The former Socialist deputy Tito Zaniboni was arrested for attempting to assassinate Mussolini on November 4, 1925. In a hotel with a view unto Palazzo Chigi, where Mussolini had planned to give a balcony speech, Zaniboni set up a rifle with telescopic sights. Shortly before his target appeared, however, Zaniboni was arrested. A friend and double agent had informed the police. Historians believe that the plot itself was engineered by the Mussolini administration as a pretext to consolidate power, which is what followed.[1][2] Mussolini's laws enacted in late 1925 enabled the suppression of any oppositional political organization.[3]
The Italian army officer Luigi Capello was arrested in conjunction with the Zaniboni plot and received a 30-year prison sentence.[4] The author and labor organizer Carlo Tresca wrote a play and political satire in late 1925 based on the attempt, L'Attentato a Mussolini ovvero il segreto di Pulcinella (The Attempt on Mussolini or the Secret of Pulcinella).[1]
Zaniboni received a 30-year prison sentence, but was released in 1943 after the King dismissed Mussolini as prime minister, and was later named to government positions.[5]
The next year, on April 7, 1926, Violet Gibson shot a pistol at Mussolini, which grazed his nose. He was bandaged and continued on to give his scheduled speech.[2] Gibson, the daughter of the Irish Lord Chancellor, was nearly lynched, later jailed, and spent the remainder of her life in an asylum.[6]
Later in 1926, on September 11, anarchist marble worker Gino Lucetti threw a bomb at Mussolini's limousine in Porta Pia, Rome, which injured four others.[2]
The next month, on October 31, 1926, a shot fired at Mussolini, who rode in an open car through Bologna, led to the lynching of a 15-year-old boy. Terrorism specialist J. Bowyer Bell wrote that the boy was likely innocent and the affair either a put-up job or plot between Fascists. The attempt resulted in laws creating Mussolini's secret police.[2]

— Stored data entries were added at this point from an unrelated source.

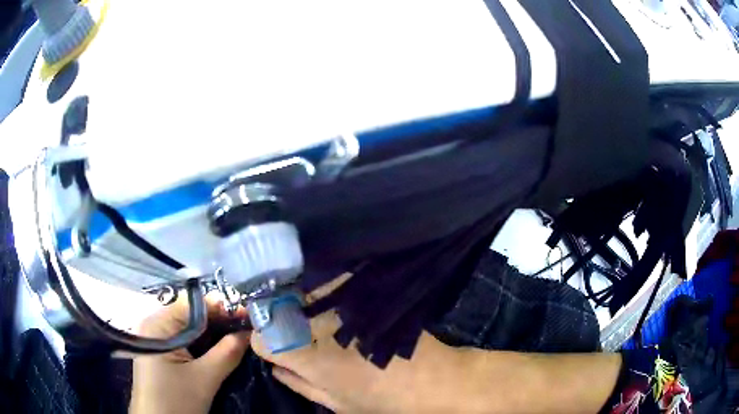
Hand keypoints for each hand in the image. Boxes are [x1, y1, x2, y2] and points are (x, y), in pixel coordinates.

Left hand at [129, 294, 250, 413]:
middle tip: (248, 329)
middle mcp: (155, 326)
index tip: (249, 314)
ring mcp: (158, 341)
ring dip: (214, 335)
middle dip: (220, 322)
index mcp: (158, 325)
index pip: (193, 305)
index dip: (221, 307)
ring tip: (240, 338)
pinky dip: (205, 346)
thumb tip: (250, 331)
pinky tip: (221, 351)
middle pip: (192, 316)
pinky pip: (186, 343)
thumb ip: (227, 352)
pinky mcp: (162, 355)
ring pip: (191, 331)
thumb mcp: (205, 379)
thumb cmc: (176, 401)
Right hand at [251, 278, 467, 413]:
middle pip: (277, 308)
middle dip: (274, 317)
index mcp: (311, 358)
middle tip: (281, 325)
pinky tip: (328, 305)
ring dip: (295, 301)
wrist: (436, 379)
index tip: (271, 344)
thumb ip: (299, 384)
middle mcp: (322, 326)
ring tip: (304, 314)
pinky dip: (320, 291)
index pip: (262, 337)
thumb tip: (273, 366)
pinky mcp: (363, 294)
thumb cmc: (385, 401)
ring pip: (301, 291)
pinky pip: (328, 285)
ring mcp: (344, 306)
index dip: (262, 341)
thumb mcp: (337, 404)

The attempt has been adapted into two films: the 1977 film Gli ultimi tre giorni (The Last Three Days)[7] and the fictionalized 1973 film Love and Anarchy.[8] A street in Bologna is named after Zamboni.[9]
As Italian Fascism became a stable institution, the potential murder of Mussolini became harder to attempt and offered less potential impact to destabilize his regime. In May 1931, American anarchist Michele Schirru was arrested and executed in Italy for plotting to kill Mussolini. The next month, Angelo Sbardellotto was arrested and executed for a similar plot.[2]